As a veteran user of descriptors and member-with-voting-rights of the Vulkan Descriptor Bloggers Consortium, nothing described above poses the slightest challenge. The hard part of SSO handling is the actual pipeline management. Because all the precompiles are done per-shader in threads, there’s no reusable objects for caching with shader variants, nor is there a way to compile such variants asynchronously anyway. These shaders can have exactly one variant, the default, and anything else is not possible.

After a number of iterations on the concept, I settled on having a union in the zink_gfx_program struct which omits all of the mechanics for managing shader variants. The “separable” zink_gfx_program object functions like this:

app binds SSO program
create separable zink_gfx_program stub when possible
trigger async creation of real zink_gfx_program
draw with separable zink_gfx_program stub
when real zink_gfx_program is ready, replace separable object with real object

In this way, the precompiled SSO shaders can be fast-linked like a regular pipeline to avoid hitching, and the bespoke descriptor update path will be taken using more or less the same mechanics as the normal path to guarantee matching performance. Any non-shader-variant pipeline state changes can be handled without any new code, and everything “just works”.
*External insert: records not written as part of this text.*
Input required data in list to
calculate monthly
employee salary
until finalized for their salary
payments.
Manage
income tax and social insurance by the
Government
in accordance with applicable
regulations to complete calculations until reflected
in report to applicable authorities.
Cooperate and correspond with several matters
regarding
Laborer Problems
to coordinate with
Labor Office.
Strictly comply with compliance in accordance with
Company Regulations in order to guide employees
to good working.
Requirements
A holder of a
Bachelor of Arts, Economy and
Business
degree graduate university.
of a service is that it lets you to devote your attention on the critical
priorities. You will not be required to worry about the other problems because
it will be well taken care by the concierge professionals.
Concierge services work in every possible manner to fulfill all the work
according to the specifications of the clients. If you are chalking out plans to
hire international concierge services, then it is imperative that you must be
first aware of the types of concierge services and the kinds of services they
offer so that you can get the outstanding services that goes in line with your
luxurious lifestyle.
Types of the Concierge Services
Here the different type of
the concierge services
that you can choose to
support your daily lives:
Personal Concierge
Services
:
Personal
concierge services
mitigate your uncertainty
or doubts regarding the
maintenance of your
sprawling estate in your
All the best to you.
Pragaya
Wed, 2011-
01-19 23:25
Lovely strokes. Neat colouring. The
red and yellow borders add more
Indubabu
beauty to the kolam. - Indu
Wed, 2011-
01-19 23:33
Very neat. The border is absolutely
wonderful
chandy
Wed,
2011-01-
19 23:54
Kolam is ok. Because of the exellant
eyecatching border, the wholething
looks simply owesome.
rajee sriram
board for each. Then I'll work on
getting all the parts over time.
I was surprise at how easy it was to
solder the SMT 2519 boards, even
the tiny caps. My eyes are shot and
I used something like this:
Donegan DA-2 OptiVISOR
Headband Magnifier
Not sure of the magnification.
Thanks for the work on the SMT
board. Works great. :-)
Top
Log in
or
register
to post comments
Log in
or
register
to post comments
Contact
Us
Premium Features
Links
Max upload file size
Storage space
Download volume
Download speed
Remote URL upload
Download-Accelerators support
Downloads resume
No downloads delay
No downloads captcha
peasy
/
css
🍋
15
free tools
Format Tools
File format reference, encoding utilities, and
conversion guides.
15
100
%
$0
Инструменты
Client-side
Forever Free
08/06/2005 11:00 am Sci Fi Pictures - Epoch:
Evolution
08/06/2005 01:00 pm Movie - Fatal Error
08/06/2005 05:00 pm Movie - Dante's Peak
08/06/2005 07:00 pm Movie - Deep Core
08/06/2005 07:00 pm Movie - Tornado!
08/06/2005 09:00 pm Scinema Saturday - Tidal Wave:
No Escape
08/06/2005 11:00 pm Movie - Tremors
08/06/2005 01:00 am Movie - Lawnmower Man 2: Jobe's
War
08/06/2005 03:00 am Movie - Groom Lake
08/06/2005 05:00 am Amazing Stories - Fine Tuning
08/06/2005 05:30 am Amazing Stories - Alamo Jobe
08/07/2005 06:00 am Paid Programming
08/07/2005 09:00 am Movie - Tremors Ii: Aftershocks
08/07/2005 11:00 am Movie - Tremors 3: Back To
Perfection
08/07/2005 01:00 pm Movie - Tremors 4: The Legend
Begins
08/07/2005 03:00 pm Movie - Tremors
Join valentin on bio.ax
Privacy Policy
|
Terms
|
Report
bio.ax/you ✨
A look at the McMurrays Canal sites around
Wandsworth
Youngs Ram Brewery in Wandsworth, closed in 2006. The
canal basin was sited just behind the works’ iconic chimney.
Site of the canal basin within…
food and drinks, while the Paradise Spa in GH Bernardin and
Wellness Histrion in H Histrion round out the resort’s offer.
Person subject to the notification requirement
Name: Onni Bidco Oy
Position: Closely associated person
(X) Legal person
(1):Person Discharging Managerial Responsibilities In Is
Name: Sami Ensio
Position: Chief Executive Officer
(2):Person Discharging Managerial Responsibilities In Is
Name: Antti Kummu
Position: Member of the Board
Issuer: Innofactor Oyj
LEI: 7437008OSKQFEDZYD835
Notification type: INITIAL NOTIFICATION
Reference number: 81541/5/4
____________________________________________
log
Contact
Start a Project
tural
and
I Lied, This Is The Real Tricky Part

Especially clever experts have been reading up until this point with six or seven eyebrows raised with the following thought in mind.

Doesn’t Tomb Raider (2013) use tessellation shaders?
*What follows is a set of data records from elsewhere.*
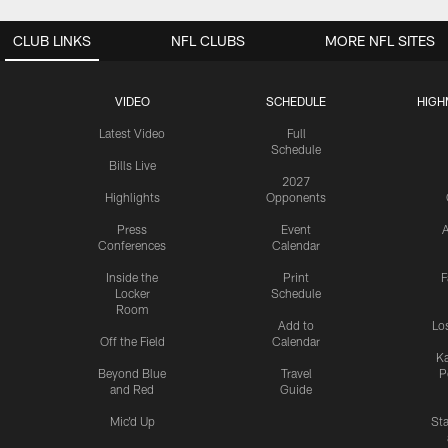
CLUB LINKS
NFL CLUBS
MORE NFL SITES
VIDEO
SCHEDULE
HIGH
Latest Video
Full
Schedule
Bills Live
2027
Highlights
Opponents
Press
Event
A
Conferences
Calendar
Inside the
Print
F
Locker
Schedule
Room
Add to
Lo
Off the Field
Calendar
Ka
Beyond Blue
Travel
P
and Red
Guide
Mic'd Up
St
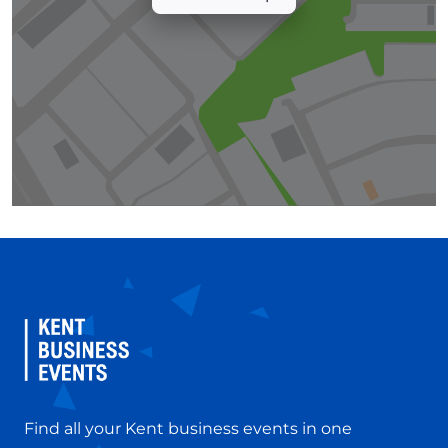
Find all your Kent business events in one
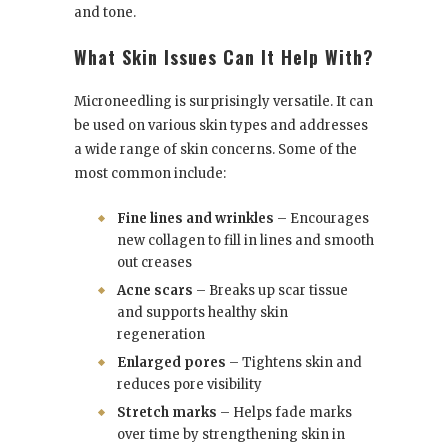
and tone.
What Skin Issues Can It Help With?
Microneedling is surprisingly versatile. It can
be used on various skin types and addresses
a wide range of skin concerns. Some of the
most common include:
Fine lines and wrinkles
– Encourages
new collagen to fill in lines and smooth
out creases
Acne scars
– Breaks up scar tissue
and supports healthy skin
regeneration
Enlarged pores
– Tightens skin and
reduces pore visibility
Stretch marks
– Helps fade marks
over time by strengthening skin in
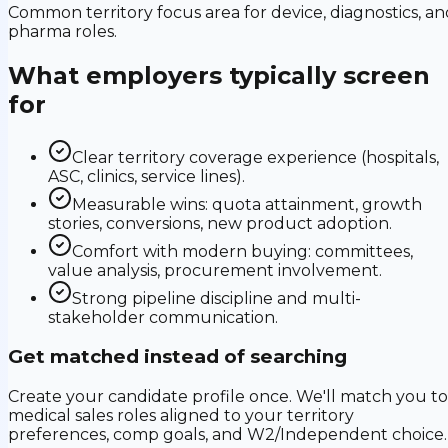
Common territory focus area for device, diagnostics, an
pharma roles.
What employers typically screen
for
Clear territory coverage experience (hospitals,
ASC, clinics, service lines).
Measurable wins: quota attainment, growth
stories, conversions, new product adoption.
Comfort with modern buying: committees,
value analysis, procurement involvement.
Strong pipeline discipline and multi-
stakeholder communication.
Get matched instead of searching
Create your candidate profile once. We'll match you to
medical sales roles aligned to your territory
preferences, comp goals, and W2/Independent choice.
Why yes. Yes, Tomb Raider (2013) does use tessellation shaders, and yes, it does only use them for drawing hair effects.

No, GPL cannot do separate pipeline libraries for tessellation shaders. Or geometry shaders, for that matter.

What Does This Mean?

What it doesn’t mean is that I’ve fixed hitching for Tomb Raider (2013).
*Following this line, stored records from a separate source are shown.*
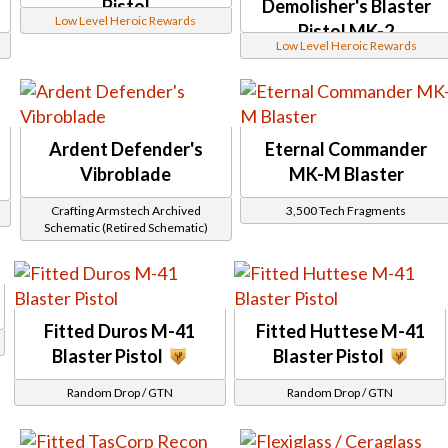
Corellian Green
Pistol
Demolisher's Blaster
GR4
Corruptor
Low Level Heroic Rewards
Grit
Pistol MK-2
Crystal
H94
Low Level Heroic Rewards
Czerka
Holonet
Dark Honor Guard
Inrokini
Darth Vindican
Mischief
Defiant Technographer
Payday
Descendant
Primordial
Dread
Provenance
Ardent Defender's
Eternal Commander
Dread Forged
Rangehunter
Vibroblade
MK-M Blaster
DS series
Rascal
Eliminator
Starforged
Entropic
Crafting Armstech Archived
3,500 Tech Fragments
Stronghold
Etched
Schematic (Retired Schematic)
Unshielded
Eternal Champion
Westara
Eternal Commander
Wildstorm
Exquisite
Blaster Rifles
Fearless Buccaneer
Abeloth
Firaxan
Amban
Firestorm HZ
Fitted Duros M-41
Fitted Huttese M-41
Ando
First Seed
Aristocra
Blaster Pistol
Blaster Pistol
Frontier Hunter
Athiss
Furious
B3K2R
Random Drop / GTN
Random Drop / GTN
Furious Gladiator
Bek
FZ-39
Beywan
Gap Rifle
Bowdaar
Gladiatorial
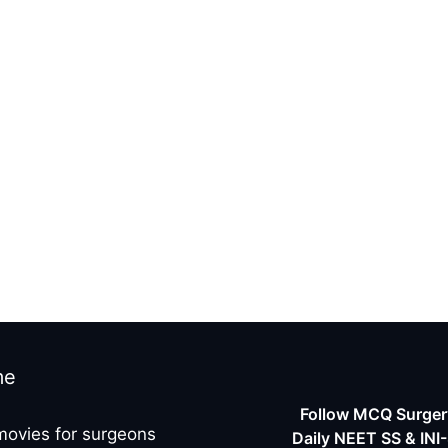
me
Follow MCQ Surgery
movies for surgeons
Daily NEET SS & INI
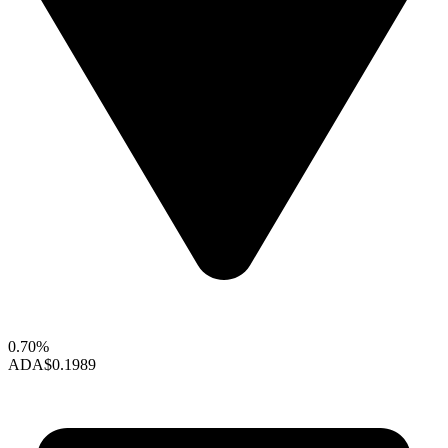
0.70%
ADA
$0.1989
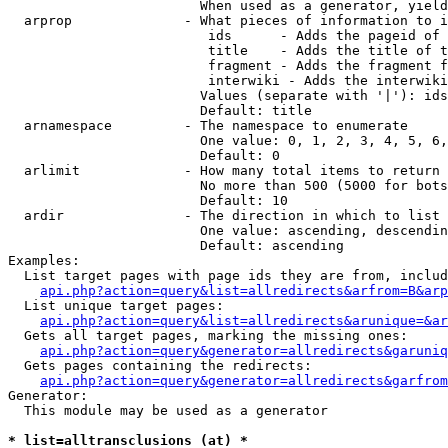
                        When used as a generator, yield
  arprop              - What pieces of information to i
                         ids      - Adds the pageid of 
                         title    - Adds the title of t
                         fragment - Adds the fragment f
                         interwiki - Adds the interwiki
                        Values (separate with '|'): ids
                        Default: title

  arnamespace         - The namespace to enumerate

                        One value: 0, 1, 2, 3, 4, 5, 6,
                        Default: 0

  arlimit             - How many total items to return

                        No more than 500 (5000 for bots
                        Default: 10

  ardir               - The direction in which to list

                        One value: ascending, descendin
                        Default: ascending

Examples:

  List target pages with page ids they are from, includ
api.php?action=query&list=allredirects&arfrom=B&arp
  List unique target pages:

api.php?action=query&list=allredirects&arunique=&ar
  Gets all target pages, marking the missing ones:

api.php?action=query&generator=allredirects&garuniq
  Gets pages containing the redirects:

api.php?action=query&generator=allredirects&garfrom
Generator:

  This module may be used as a generator

* list=alltransclusions (at) *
At present, it’s not possible to fix this using Vulkan. There is simply no way to precompile separate tessellation shaders, and so I again will say that the use of SSO is why the fps is bad.

But the above-described handling does eliminate hitching caused by simple instances of SSO, which mitigates some of the hitching in Tomb Raider (2013). I’m not aware of other games that use this functionality, but if there are any, hopefully they don’t use tessellation and are smoothed out by this MR*.
* Note: ZINK_DESCRIPTORS=db is currently required to enable this functionality

Gaming on Zink: We’re getting there.

Bonus Content

Notable RADV developer and pixel enthusiast Samuel Pitoiset doesn’t blog, but he’s just put up a MR that enables non-GPL pipeline caching with RADV_PERFTEST=gpl.

Test it and report back.

Written on February 8, 2023